La pollution de l’air à l’intérieur des habitations provoque environ 3,2 millions de décès par an

pollution de l’air à l’intérieur des habitations

La pollution de l’air à l’intérieur des habitations a été responsable d’environ 3,2 millions de décès par an, (chiffres de 2020), dont plus de 237 000 décès d’enfants de moins de 5 ans, fait savoir l’Organisation mondiale de la Santé (OMS) dans une note d’information destinée à la presse.

Selon l’OMS, environ 2,4 milliards de personnes dans le monde (soit environ un tiers de la population mondiale) font la cuisine à l’aide de foyers ouverts ou de fourneaux inefficaces utilisant du pétrole, de la biomasse (bois, déjections animales, résidus agricoles) et du charbon, ce qui engendre une pollution nocive à l’intérieur des habitations. Il s’agit pour la plupart de personnes pauvres, vivant dans des pays à revenu faible ou intermédiaire.

Il existe un écart important dans l’accès à des alternatives plus propres pour la cuisine entre les zones urbaines et rurales ; en effet en 2020, seuls 14 % des habitants des zones urbaines utilisaient des combustibles et technologies polluants, contre 52 % de la population rurale mondiale.

Les conséquences sur la santé

Dans les logements mal ventilés, la fumée intérieure peut avoir des niveaux de petites particules 100 fois plus élevés que les valeurs considérées comme acceptables. Les femmes et les jeunes enfants, qui passent le plus de temps près de l’âtre, sont particulièrement exposés.

Du fait de la dépendance à l’égard des combustibles et des technologies polluants beaucoup de temps est consacré à la cuisine sur un appareil inefficace, ainsi qu’à la collecte et à la préparation des combustibles. La pollution de l’air à l’intérieur des habitations entraîne des maladies non transmissibles, notamment l’accident vasculaire cérébral (AVC), la cardiopathie ischémique, la bronchopneumopathie chronique obstructive (BPCO) et le cancer du poumon.

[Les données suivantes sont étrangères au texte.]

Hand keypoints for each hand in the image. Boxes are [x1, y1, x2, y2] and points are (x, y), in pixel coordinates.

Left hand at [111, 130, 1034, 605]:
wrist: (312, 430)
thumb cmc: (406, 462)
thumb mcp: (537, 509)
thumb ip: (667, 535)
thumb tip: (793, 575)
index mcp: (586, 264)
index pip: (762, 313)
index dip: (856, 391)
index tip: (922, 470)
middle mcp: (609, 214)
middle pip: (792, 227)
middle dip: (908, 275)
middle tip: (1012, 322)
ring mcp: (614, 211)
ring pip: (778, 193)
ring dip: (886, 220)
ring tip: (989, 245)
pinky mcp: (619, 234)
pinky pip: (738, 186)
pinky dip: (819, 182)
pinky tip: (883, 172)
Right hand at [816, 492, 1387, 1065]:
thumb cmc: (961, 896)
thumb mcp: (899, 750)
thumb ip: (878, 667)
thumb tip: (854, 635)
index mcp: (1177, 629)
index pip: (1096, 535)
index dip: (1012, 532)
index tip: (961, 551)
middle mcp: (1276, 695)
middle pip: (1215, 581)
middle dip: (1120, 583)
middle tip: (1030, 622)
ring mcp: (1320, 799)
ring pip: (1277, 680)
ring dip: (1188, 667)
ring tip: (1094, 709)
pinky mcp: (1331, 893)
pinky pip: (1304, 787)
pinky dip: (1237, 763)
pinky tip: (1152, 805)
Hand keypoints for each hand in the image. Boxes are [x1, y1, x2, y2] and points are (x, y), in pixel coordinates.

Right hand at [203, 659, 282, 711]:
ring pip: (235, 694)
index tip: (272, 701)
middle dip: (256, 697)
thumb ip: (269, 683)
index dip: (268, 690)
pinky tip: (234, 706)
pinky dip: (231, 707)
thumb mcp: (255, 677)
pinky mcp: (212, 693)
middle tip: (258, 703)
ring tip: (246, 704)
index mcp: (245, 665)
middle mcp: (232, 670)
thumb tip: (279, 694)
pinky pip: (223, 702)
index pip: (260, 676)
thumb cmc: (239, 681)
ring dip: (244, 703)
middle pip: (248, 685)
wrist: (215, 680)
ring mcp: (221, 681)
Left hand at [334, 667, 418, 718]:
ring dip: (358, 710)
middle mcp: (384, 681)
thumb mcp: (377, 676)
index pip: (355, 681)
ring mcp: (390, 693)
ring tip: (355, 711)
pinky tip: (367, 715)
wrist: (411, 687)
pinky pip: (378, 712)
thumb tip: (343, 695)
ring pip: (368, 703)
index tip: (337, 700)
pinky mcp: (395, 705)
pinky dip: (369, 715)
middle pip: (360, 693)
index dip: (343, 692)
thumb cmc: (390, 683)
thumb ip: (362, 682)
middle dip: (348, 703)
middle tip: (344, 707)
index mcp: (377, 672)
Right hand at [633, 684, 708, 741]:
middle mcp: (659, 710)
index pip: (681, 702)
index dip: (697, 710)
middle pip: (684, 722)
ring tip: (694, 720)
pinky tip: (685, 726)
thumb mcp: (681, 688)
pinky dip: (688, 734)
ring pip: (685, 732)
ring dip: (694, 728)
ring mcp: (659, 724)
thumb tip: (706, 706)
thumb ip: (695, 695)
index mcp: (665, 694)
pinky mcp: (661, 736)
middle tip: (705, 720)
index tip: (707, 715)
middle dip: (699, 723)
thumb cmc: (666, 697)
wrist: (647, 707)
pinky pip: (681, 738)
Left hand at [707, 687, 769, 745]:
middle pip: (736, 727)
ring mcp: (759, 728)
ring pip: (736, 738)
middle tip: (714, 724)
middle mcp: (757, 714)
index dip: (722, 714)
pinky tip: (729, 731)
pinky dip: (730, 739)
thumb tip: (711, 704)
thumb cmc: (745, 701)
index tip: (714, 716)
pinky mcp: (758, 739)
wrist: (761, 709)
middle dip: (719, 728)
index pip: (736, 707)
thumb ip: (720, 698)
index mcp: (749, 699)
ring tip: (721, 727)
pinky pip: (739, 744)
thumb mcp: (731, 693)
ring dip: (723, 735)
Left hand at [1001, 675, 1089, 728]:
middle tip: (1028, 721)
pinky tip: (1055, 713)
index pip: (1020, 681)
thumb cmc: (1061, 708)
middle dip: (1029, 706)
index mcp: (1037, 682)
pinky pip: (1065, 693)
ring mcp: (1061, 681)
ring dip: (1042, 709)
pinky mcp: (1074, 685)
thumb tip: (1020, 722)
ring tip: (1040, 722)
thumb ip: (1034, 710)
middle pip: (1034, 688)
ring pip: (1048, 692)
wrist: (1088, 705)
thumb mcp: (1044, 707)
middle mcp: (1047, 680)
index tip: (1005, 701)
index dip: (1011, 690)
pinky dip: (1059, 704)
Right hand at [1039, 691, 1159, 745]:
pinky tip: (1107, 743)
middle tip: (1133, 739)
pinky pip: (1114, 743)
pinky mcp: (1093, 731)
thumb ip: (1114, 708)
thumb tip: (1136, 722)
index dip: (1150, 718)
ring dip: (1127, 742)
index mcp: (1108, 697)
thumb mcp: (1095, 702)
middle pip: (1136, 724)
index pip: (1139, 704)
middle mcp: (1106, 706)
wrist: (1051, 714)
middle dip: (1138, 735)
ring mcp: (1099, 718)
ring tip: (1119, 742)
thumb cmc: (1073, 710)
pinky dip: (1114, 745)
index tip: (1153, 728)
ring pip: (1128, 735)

Compte tenu de l’utilisation généralisée de combustibles et de fourneaux polluants pour cuisiner, l’OMS a publié un ensemble de lignes directrices normatives (WHO Guidelines for indoor air quality: Household fuel combustion, lignes directrices relatives à la qualité de l’air intérieur : consommation de combustibles domestiques, en anglais).

Selon la définition de l’OMS, les combustibles et les technologies propres pour la santé au point d’utilisation sont l’énergie solaire, l’électricité, le biogaz, le gaz de pétrole liquéfié (GPL), le gaz naturel, les carburants à l’alcool, ainsi que les fourneaux utilisant de la biomasse qui sont conformes aux cibles en matière d’émissions prévues dans les lignes directrices de l’OMS.

En l’absence d’une action politique forte, on estime que 2,1 milliards de personnes n’auront toujours pas accès à des combustibles et à des technologies propres en 2030. Il est particulièrement urgent de prendre des mesures en Afrique subsaharienne, où la croissance démographique a été plus rapide que l’accès à des moyens propres pour la cuisine, et où 923 millions de personnes n’avaient pas cet accès en 2020.

Les stratégies visant à accroître l’adoption d’une énergie domestique propre comprennent des politiques proposant un soutien financier pour l’achat de technologies et de combustibles plus propres, une amélioration de la ventilation ou de la conception des logements, et des campagnes de communication pour encourager l’utilisation d’énergies propres.